While South Korea is quite developed in other areas (It’s the 12th largest economy in the world by GDP and has the 11th highest life expectancy), they fair low when it comes to parity between men and women.

According to the 2018 Global Gender Gap Report conducted by the World Economic Forum, South Korean women fair low in almost every category when compared to their male counterparts, with the only exception being life expectancy. South Korea ranked 121 out of 149 countries because of the large gap between the estimated earned income of men and women. It also ranked 133, when it came to the number of women working in legislative, managerial, and senior positions. According to the World Bank, women only make up 17 percent of the parliament in the country.

Such old school notions of a stereotypical family unit with the doting housewife and a bread-winning husband are signifiers of a society with deep patriarchal roots. Until the fall of the Joseon dynasty in 1910, many social, economic, and political structures were put in place to transform Korea into a male-dominated Neo-Confucian society.

The Korean government is now trying to change this, even putting measures in place to level the playing field and bring an end to what President Moon Jae-in described as a “shameful reality.”

Moon, who once described himself as a “feminist president,” has promised to make society more inclusive for women, by pouring more resources into enhancing the role of the Ministry of Gender Equality, bridging the chasm of wage inequality, and increasing the representation of women in ministerial positions.

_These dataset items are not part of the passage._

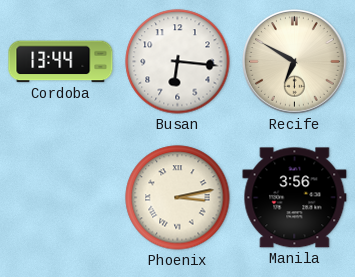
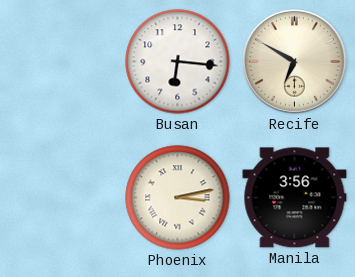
Cordoba: 13:44 -> none
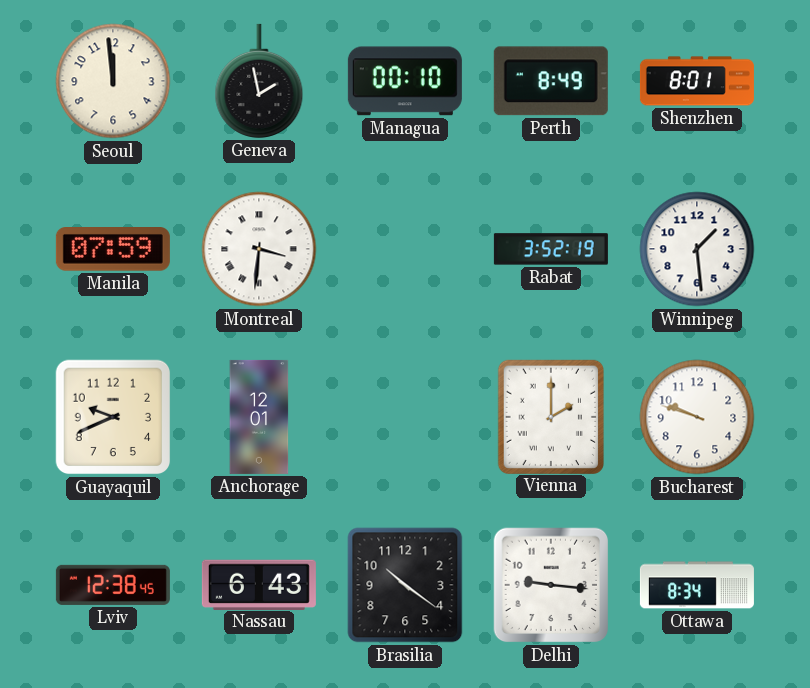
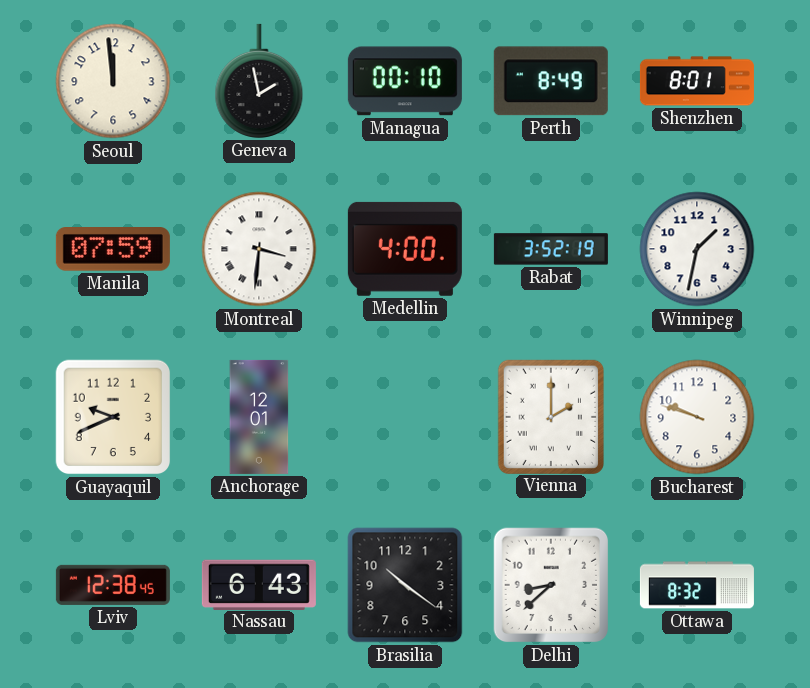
Medellin: none -> 4:00
Winnipeg: 1:29 -> 1:32
Delhi: 9:16 -> 8:38
Ottawa: 8:34 -> 8:32
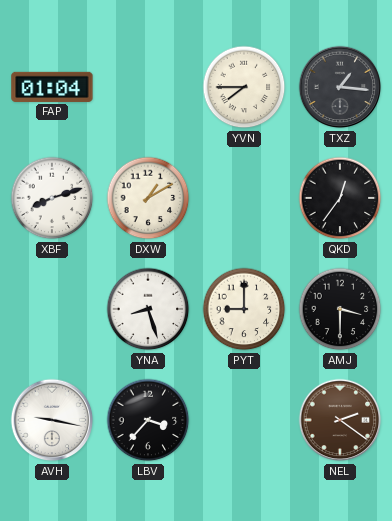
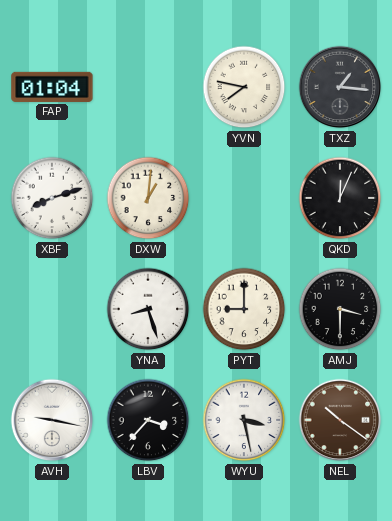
YVN: 7:45 -> 7:47
DXW: 1:10 -> 1:01
QKD: 12:36 -> 12:04
WYU: none -> 3:28
NEL: 2:21 -> 10:21
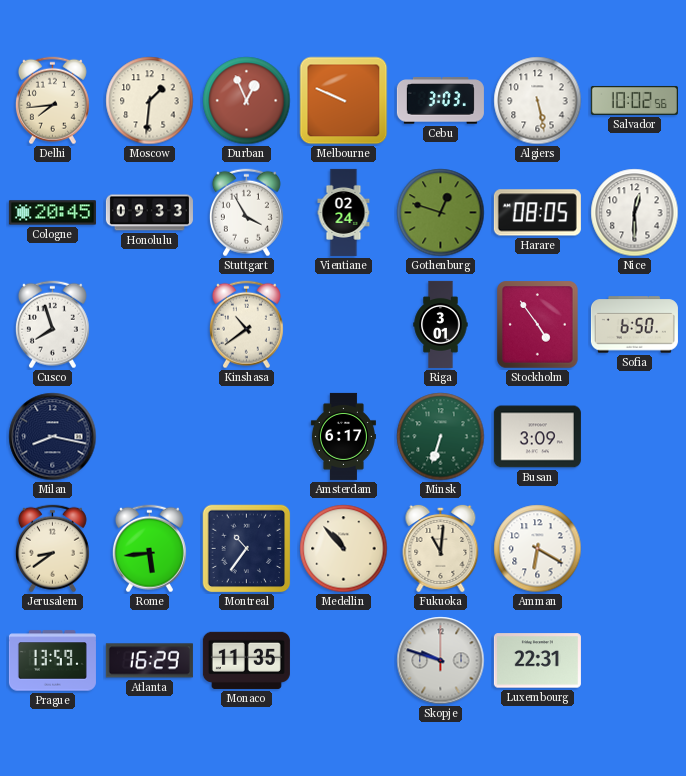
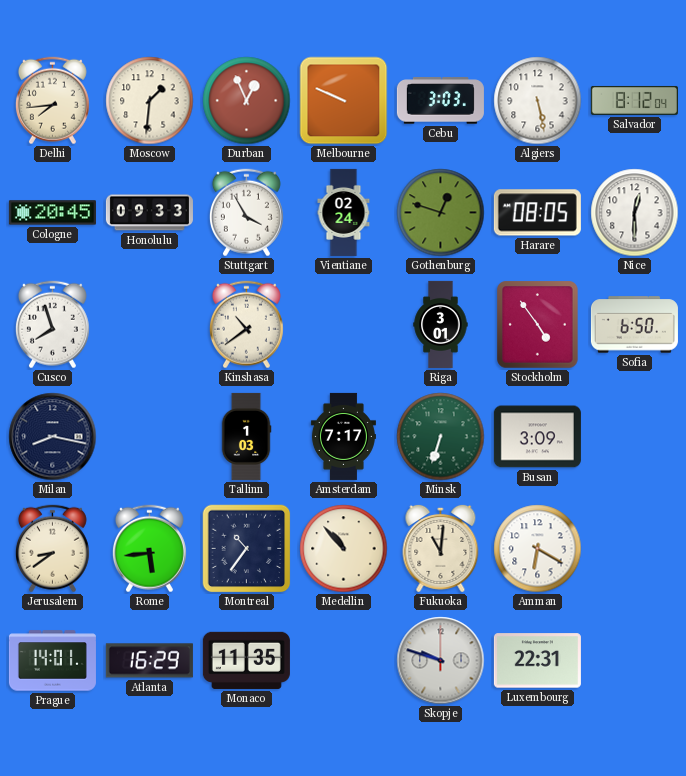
Salvador: 10:02 -> 8:12
Tallinn: none -> 1:03
Amsterdam: 6:17 -> 7:17
Prague: 13:59 -> 14:01
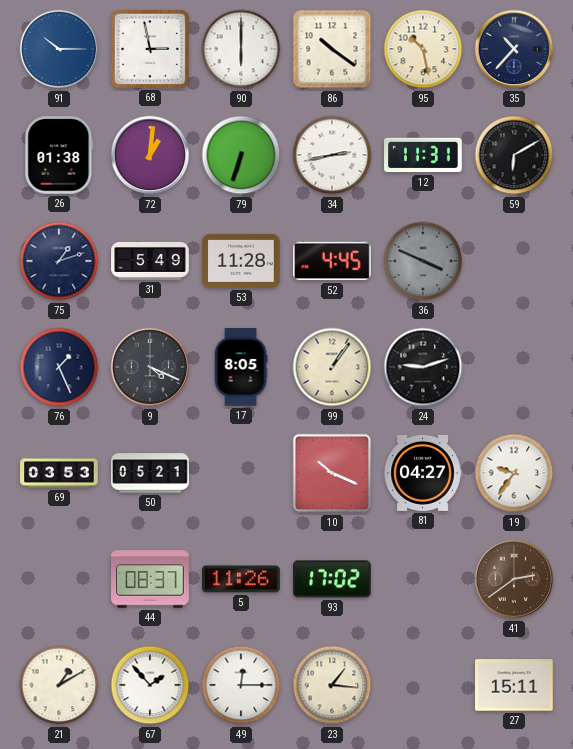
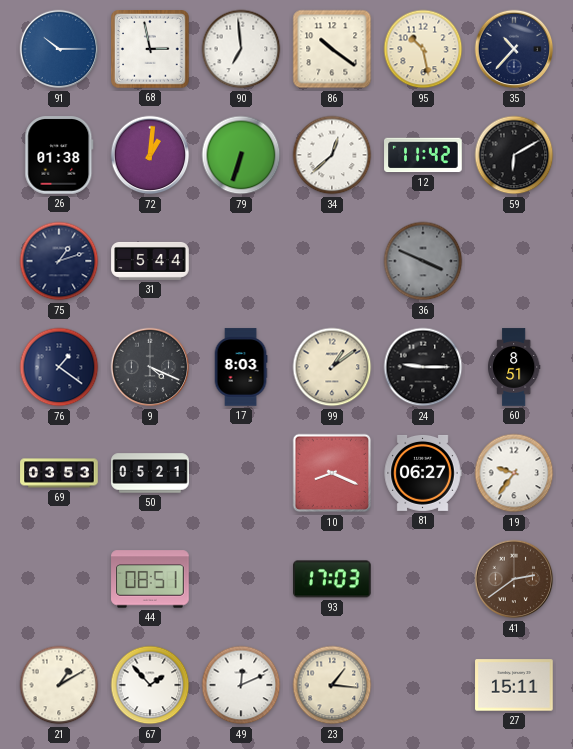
90: 6:00 -> 6:59
34: 2:43 -> 12:38
12: 11:31 -> 11:42
31: 5:49 -> 5:44
53: 11:28 -> none
52: 4:45 -> none
76: 1:26 -> 1:21
17: 8:05 -> 8:03
99: 1:06 -> 1:09
24: 9:12 -> 9:15
60: none -> 8:51
10: 10:19 -> 8:19
81: 04:27 -> 06:27
44: 08:37 -> 08:51
5: 11:26 -> none
93: 17:02 -> 17:03
49: 12:15 -> 12:11
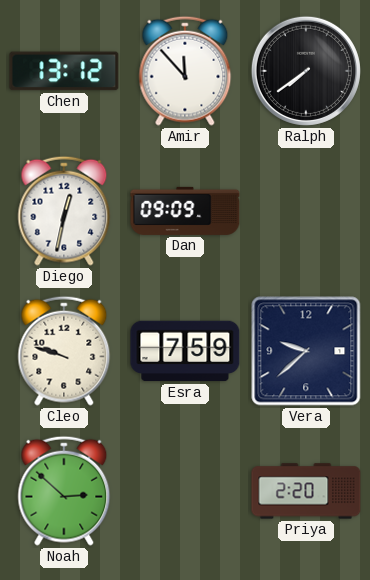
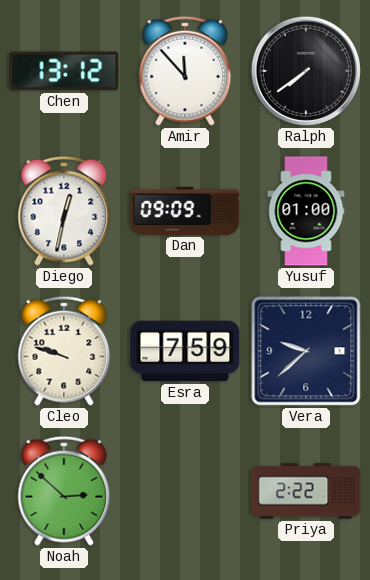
Yusuf: none -> 01:00
Priya: 2:20 -> 2:22
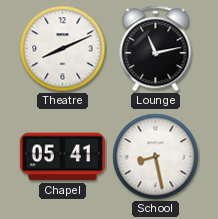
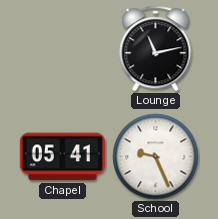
Theatre: 8:11 -> none
School: 8:28 -> 9:26
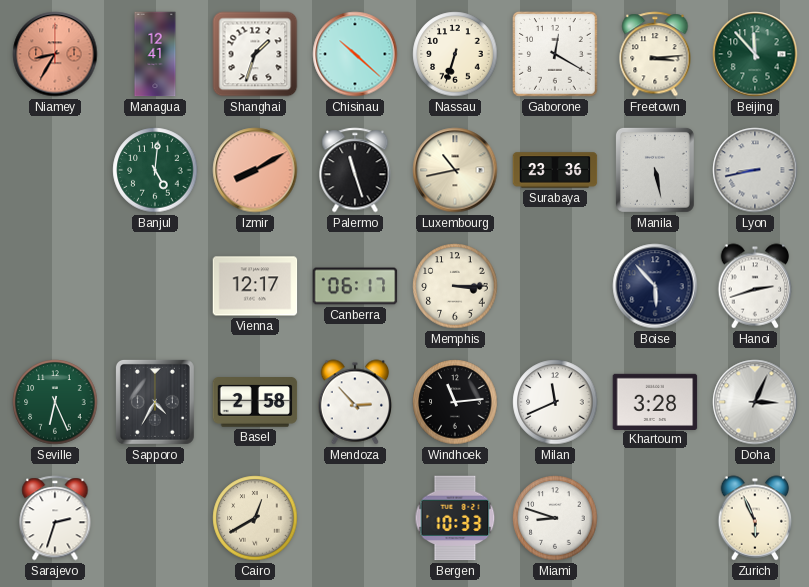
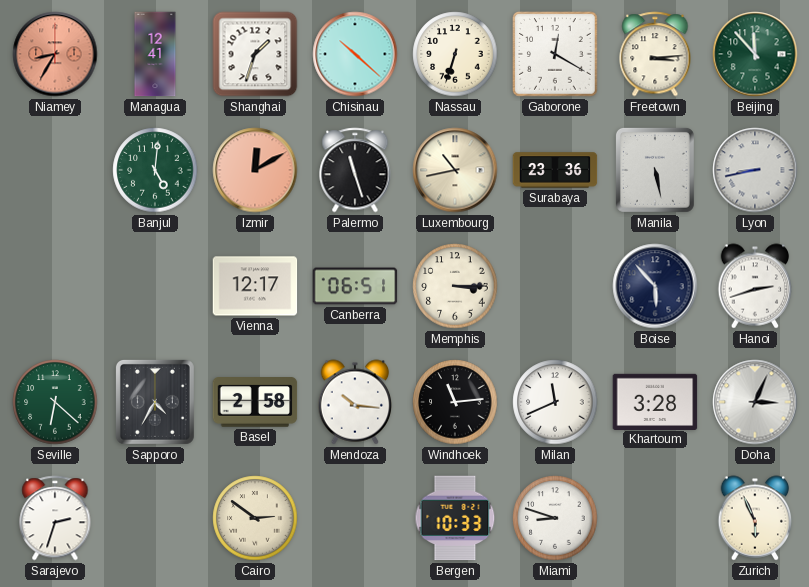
Izmir: 8:10 -> 12:10
Canberra: 06:17 -> 06:51
Seville: 6:26 -> 6:22
Mendoza: 2:53 -> 10:16
Cairo: 12:40 -> 2:51
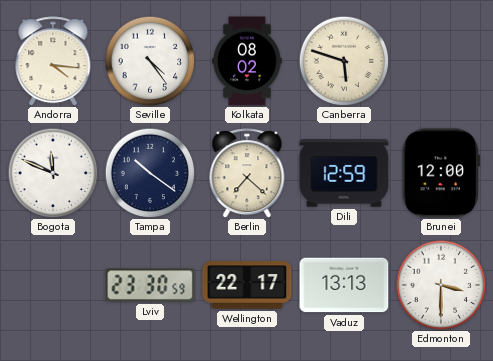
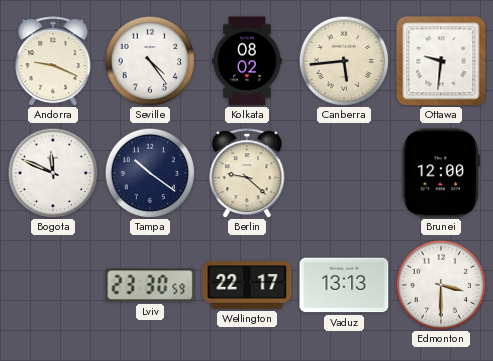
Andorra: 4:16 -> 9:19
Canberra: 5:48 -> 5:44
Ottawa: none -> 9:31
Berlin: 7:22 -> 9:22
Dili: 12:59 -> none
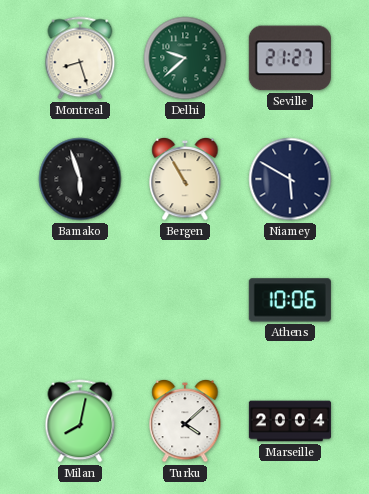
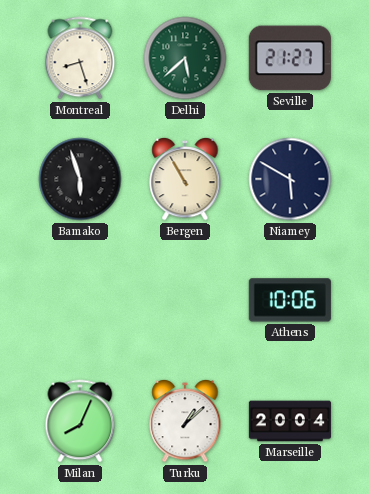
Delhi: 9:38 -> 5:38
Milan: 8:02 -> 8:04
Turku: 4:08 -> 1:08
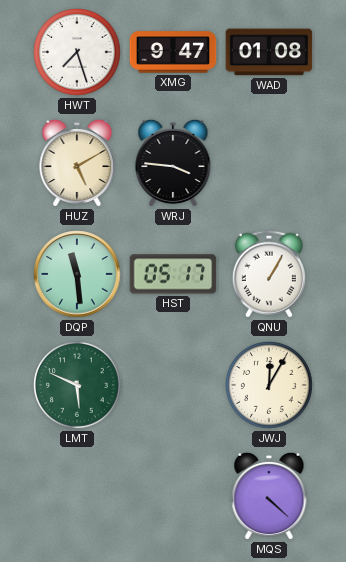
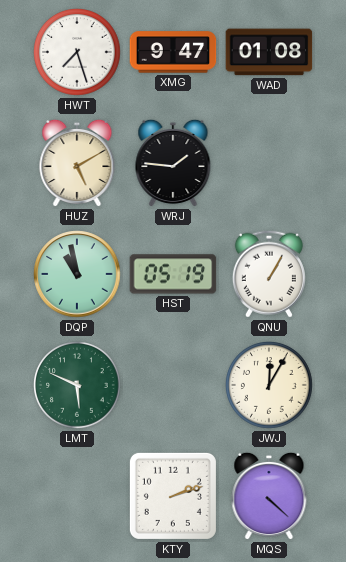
WRJ: 3:46 -> 1:46
DQP: 11:29 -> 10:58
HST: 05:17 -> 05:19
KTY: none -> 2:12
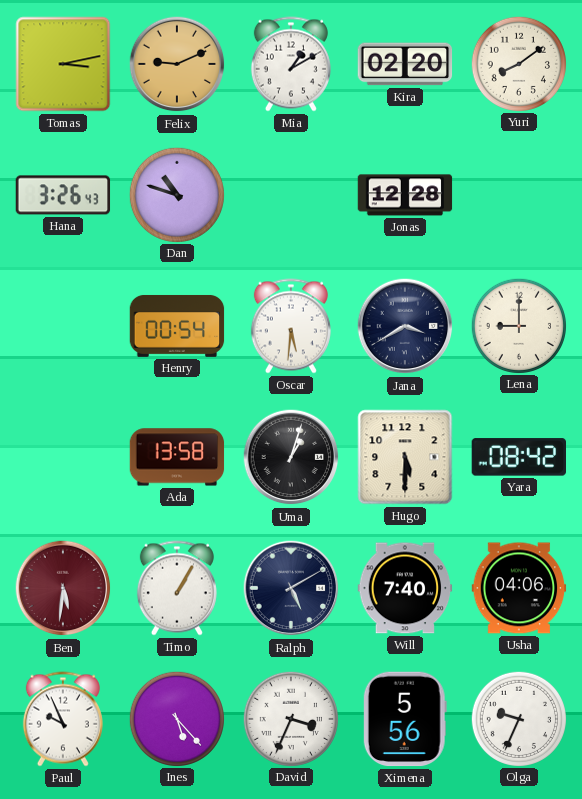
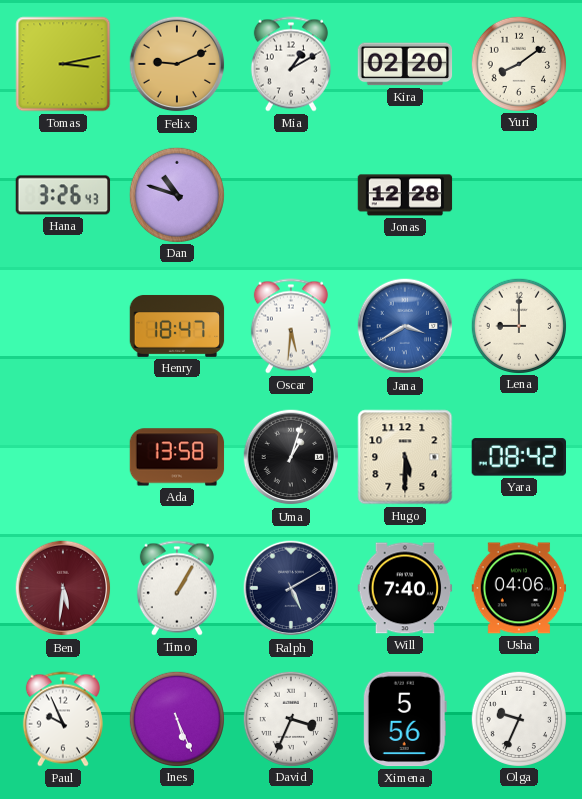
Henry: 00:54 -> 18:47
Jana dial: navy -> blue
Ines: 5:23 -> 5:26
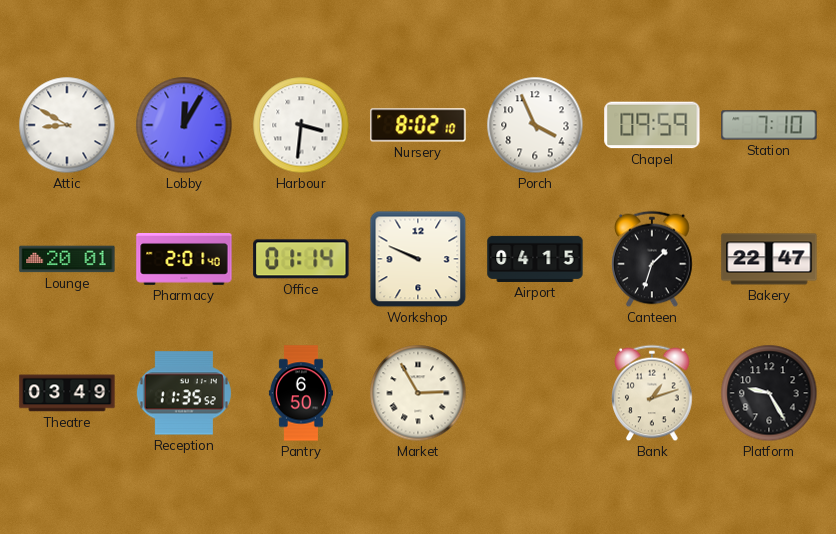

These historic moves have served to chisel at a once bulletproof glass ceiling.

India is the next country on the Ipsos list, with an agreement rating of 39 percent. India has long been known to have patriarchal institutions. Belief systems like patrilineality and patrilocality have cultivated mindsets that have lead to families preferring sons over daughters. This has also led to practices that have plagued women like dowry-related violence, honour killings, and sexual violence. The country also experiences increasingly masculine sex ratios.

Like South Korea, the Indian government has resolved to take affirmative action and address the issue of gender-based violence and inequality. The passing of stricter sexual assault laws and the introduction of international human rights instruments are some of the efforts put in place to reach gender equality.

According to the Gender Gap Report, however, it would still take 108 years to reach parity on a global scale. The idea of waiting that long to dismantle sexism and gender-based discrimination at an institutional level is a harrowing thought.